Ni una palabra, por otra parte, con respecto a la deuda todavía pendiente del Estado español con Catalunya, sólo en materia de infraestructuras, cuantificada en 10.000 millones de euros. Ni una palabra. Ni una sola en medio de un discurso que le han preparado, cuidadosamente, sus asesores. Nada sobre los 10.000 millones de euros debidos de los cuales, como presidente del gobierno español, es el máximo responsable. Mil millones cincuenta mil euros cada año, durante los cuatro años que tenemos por delante. Esta es su propuesta. Los cronistas del acto en el que se ha pronunciado esta tan rotunda y pomposa declaración no han registrado que nadie se haya levantado del acto, ni que el auditorio se haya puesto a reír, ni que nadie le haya recriminado lo que más que una declaración institucional seria parece, más bien, un chiste de mal gusto.
No hay que repasar las hemerotecas. Los periodistas mejor informados ya lo han hecho en las últimas horas. Sólo hay que recordar los datos, declaraciones y promesas que, antes que Rajoy, han hecho en los últimos años, sin salir de las infraestructuras, sólo de las infraestructuras, Ana Pastor, Manuel Chaves, Pepe Blanco, Magdalena Álvarez, Francisco Álvarez-Cascos, Rafael Arias-Salgado, José Borrell... Una lista completa configuraría una auténtica antología del disparate. O el mejor tratado de cinismo que dejaría en una broma las páginas que Diógenes Laercio dedica a los cínicos griegos.
Y mientras tanto, la sanidad catalana, una de las mejores de Europa, sigue gestionando unos presupuestos de crisis. Y mientras tanto, la educación catalana está haciendo un esfuerzo titánico por acoger, sin grietas ni terremotos, unos porcentajes de inmigración muy superiores a los de los países de nuestro entorno y por gestionar con una extraordinaria profesionalidad una diversidad que ha modificado al alumnado de las aulas.

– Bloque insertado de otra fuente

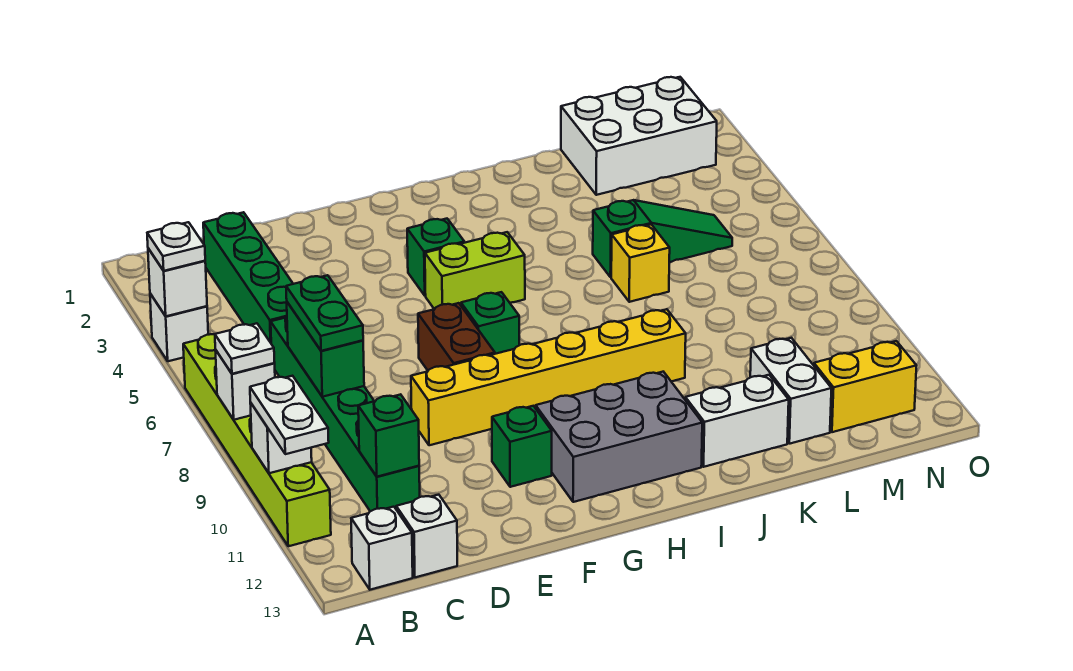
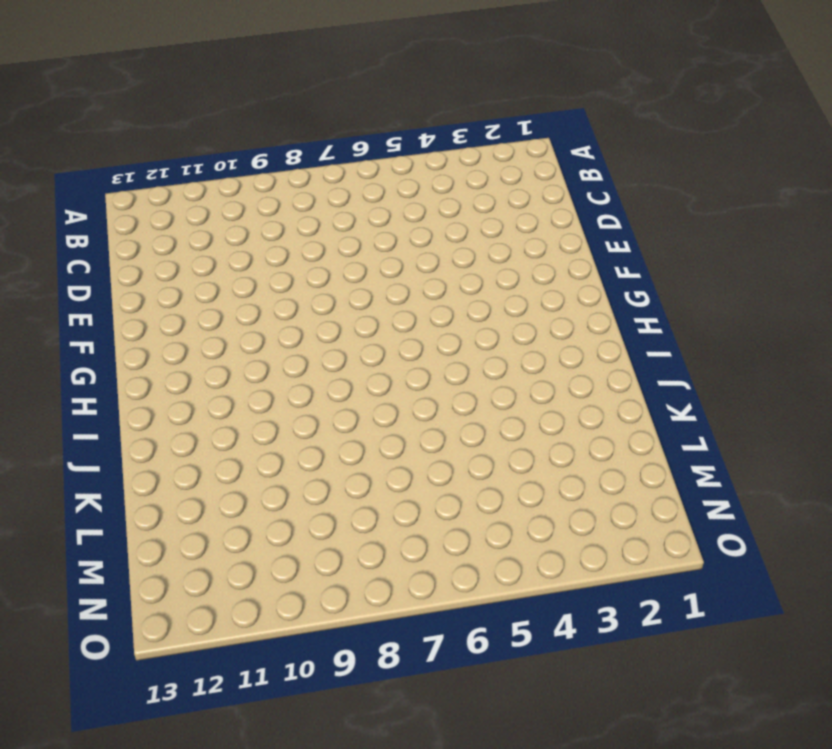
none -> white 1x1 brick [150,294,208,361]
none -> lime 1x6 brick [183,334,331,546]
none -> white 1x1 brick [351,507,413,590]

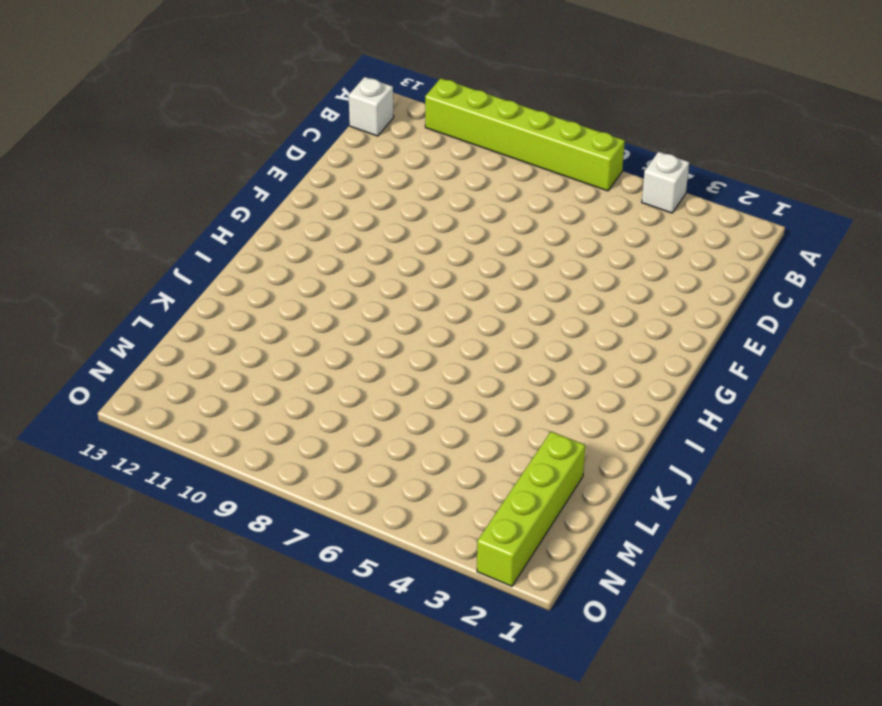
lime 1x4 brick [477,432,585,586] -> white 2x3 brick [561,77,717,195]
none -> green 1x4 brick [203,212,293,343]
none -> green 1x6 brick [271,317,420,511]
none -> white 1x1 brick [396,495,457,577]

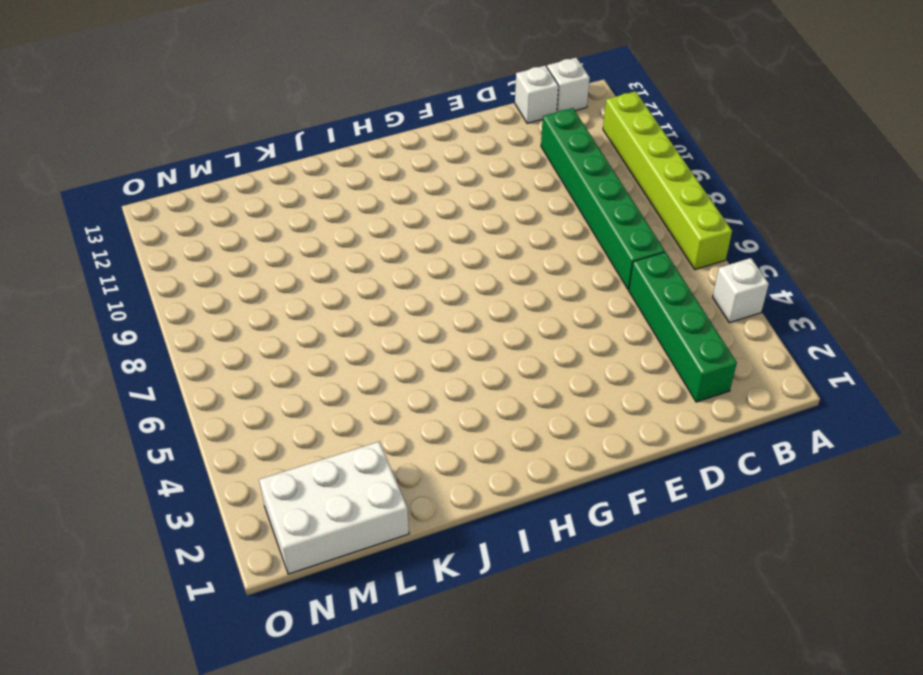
none -> yellow 1x6 brick [411,309,686,445]
none -> brown 1x2 brick [418,303,495,370]
none -> green 1x1 brick [492,406,552,487]

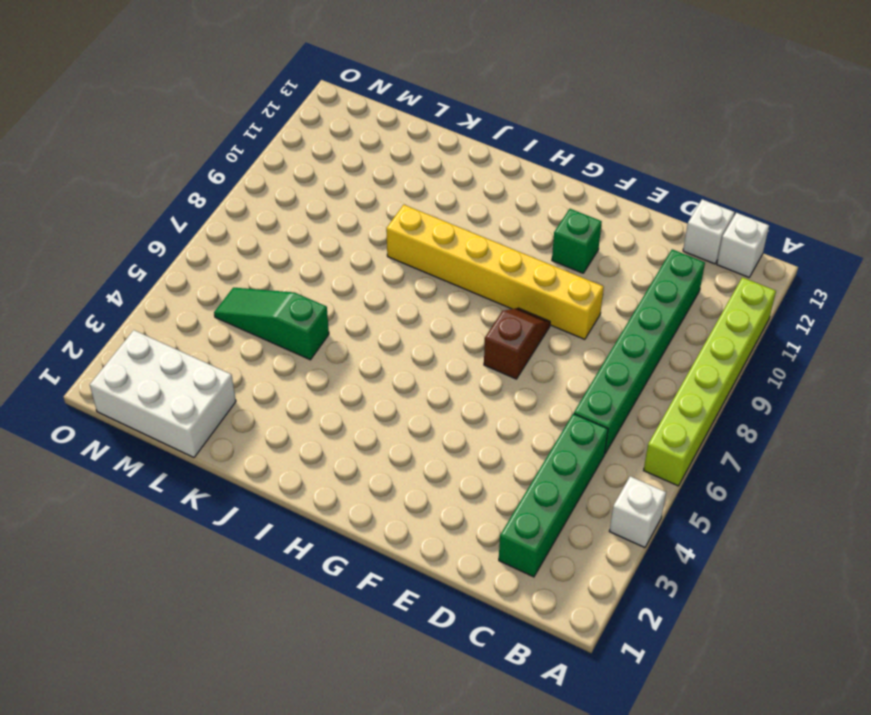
brown 1x2 slope [484,308,550,379] -> brown 1x2 brick [418,303,495,370]
none -> green 1x1 brick [407,219,464,296]
none -> lime 1x2 brick [425,232,525,309]
none -> green 1x1 brick [461,292,519,354]

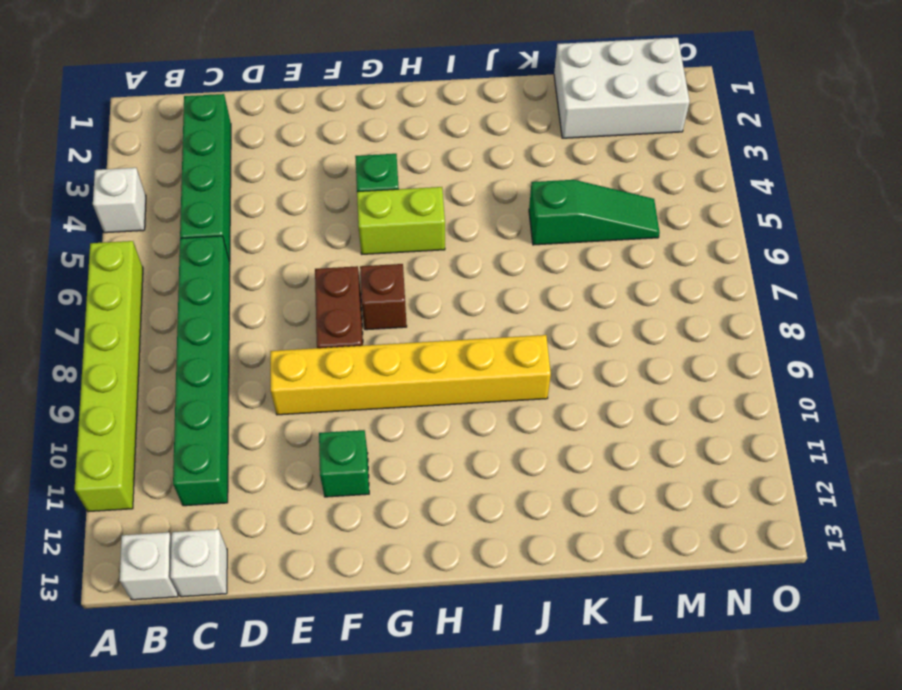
brown 1x1 brick [360,264,407,330] -> green 1x1 brick [461,292,519,354]
none -> grey 2x3 brick [536,372,702,502]
none -> white 1x2 brick [685,375,789,467]
none -> yellow 1x1 brick [611,225,670,302]

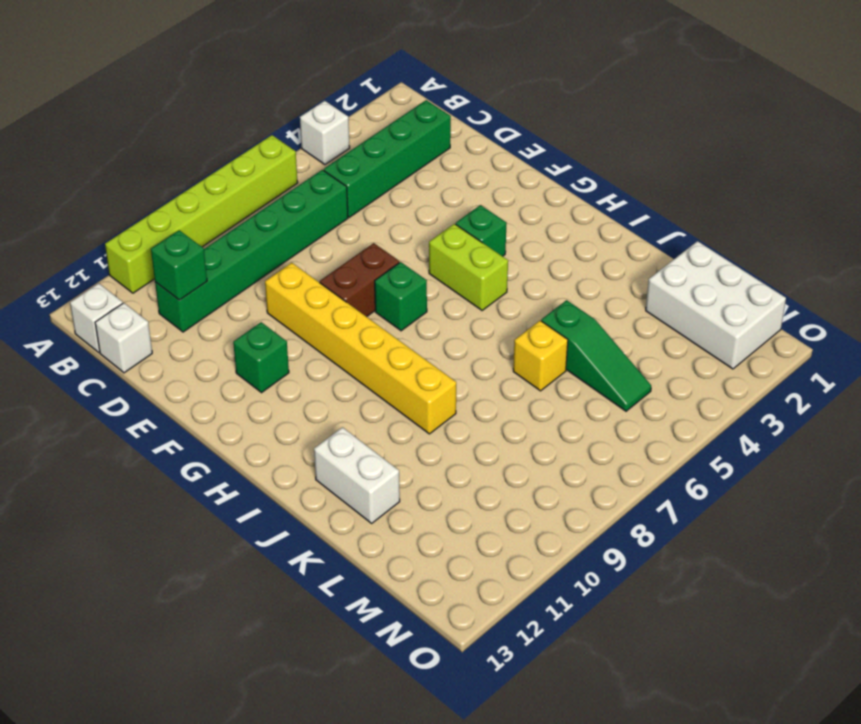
none -> grey 2x3 brick [536,372,702,502]
none -> white 1x2 brick [750,338,832,444]
none -> yellow 1x2 brick [814,341,917,432]

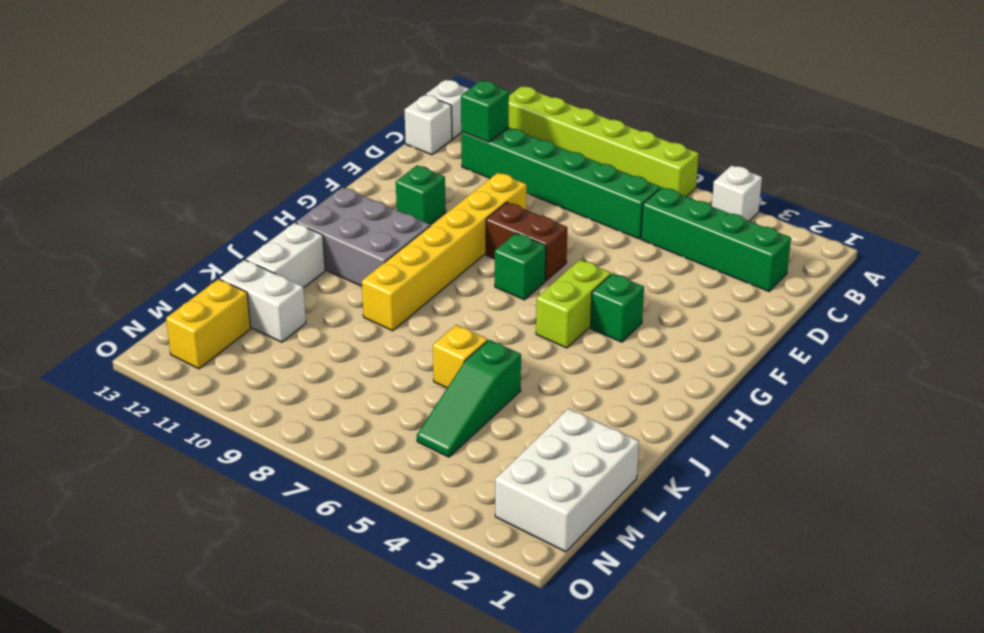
grey 2x3 brick [296,187,430,286] -> grey 2x3 brick turned to [536,372,702,502]
none -> white 1x1 brick [148,248,207,316]
none -> white 1x1 brick [215,350,275,420]
none -> white 1x1 brick [250,402,312,473]

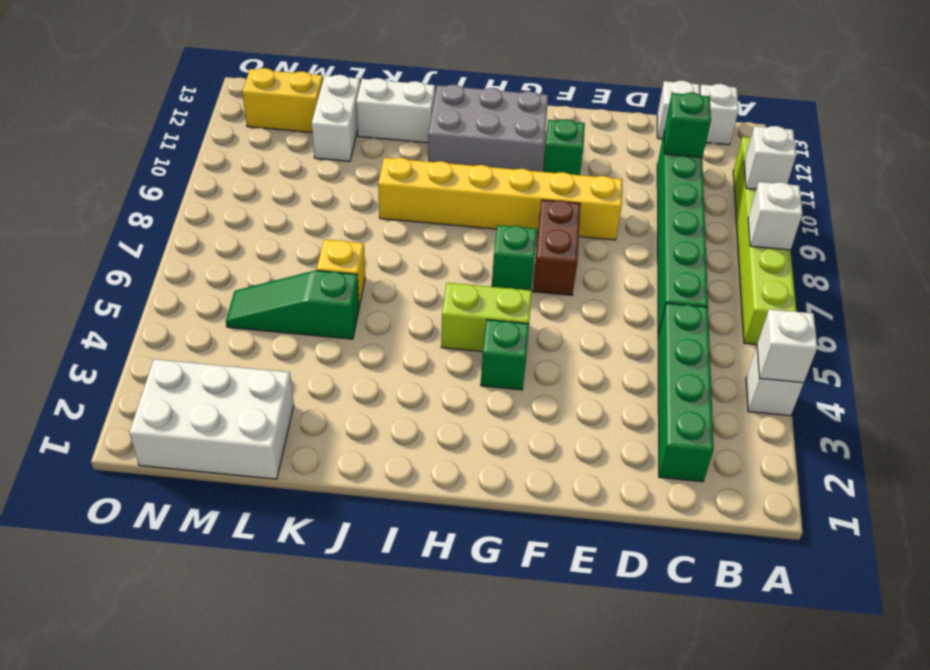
none -> green 1x2 brick [287,302,364,397]
none -> white 1x1 plate [147,222,205,271]
none -> white 1x1 plate [215,323,275,374]

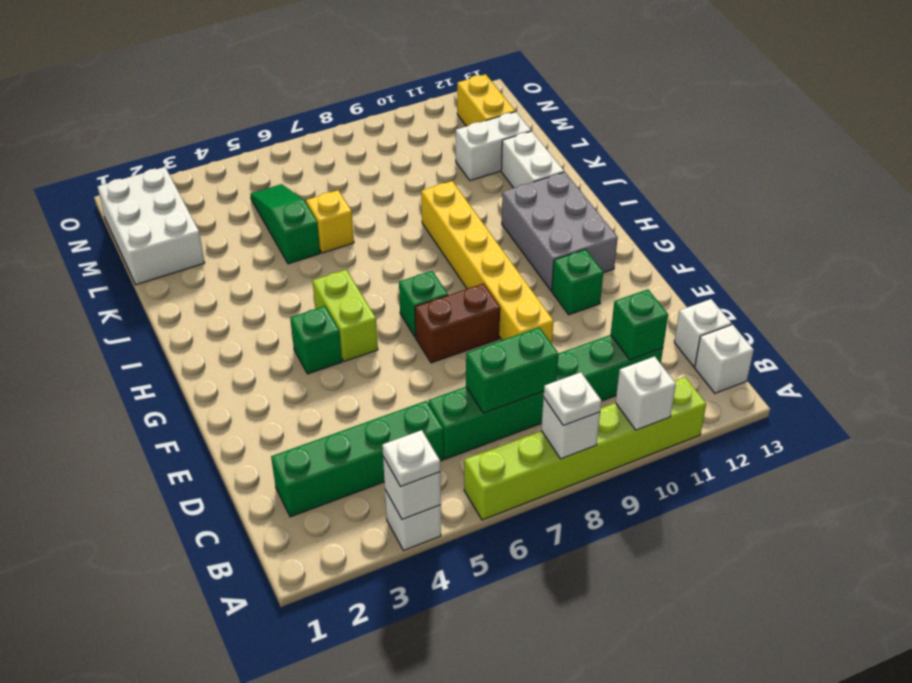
none -> white 1x2 plate [250,376,329,454]
none -> green 1x2 plate [286,275,363,351]

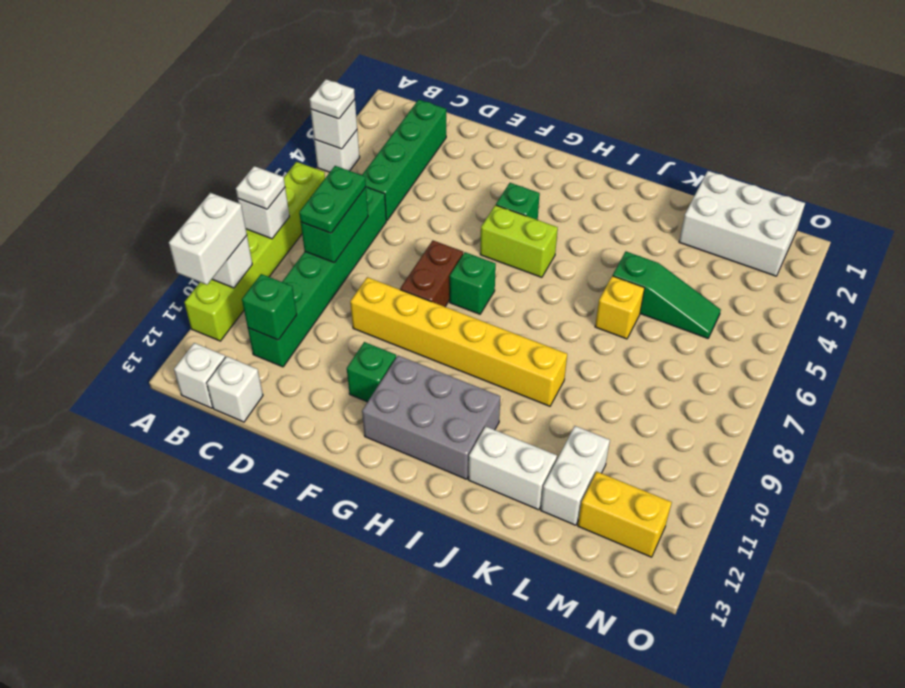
white 1x2 brick [169,193,247,285] -> white 1x2 plate [250,376,329,454]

Y mientras tanto, las universidades tienen que hacer frente a unos costes de matriculación abusivos e inmorales, y tienen que ver cómo cierran centros de investigación y cómo se congelan indefinidamente las plantillas que tendrían que garantizar una renovación absolutamente vital... Y mientras tanto, la ciudadanía tiene que asistir impasible a la impugnación de las pocas leyes, como el decreto de pobreza energética, que intentan poner parches a una situación socialmente de emergencia, o cómo crece, sin que nadie parezca poner remedio, los porcentajes, ¡alarmantes!, de la pobreza infantil....
Ah, de vuelta a Barcelona, el tren ha salido con sólo 13 minutos de retraso. Trece. Sólo. Ningún resoplido. Ningún taco. Tampoco, por supuesto, ninguna explicación, ninguna disculpa. Convivir con unos servicios públicos deficientes, en una anomalía sistemática y continuada, no es más que una metáfora cruel, inapelable, de un Estado que desprecia a sus ciudadanos y que ha hecho de su inutilidad e incompetencia la norma suprema de su existencia y de su funcionamiento habitual.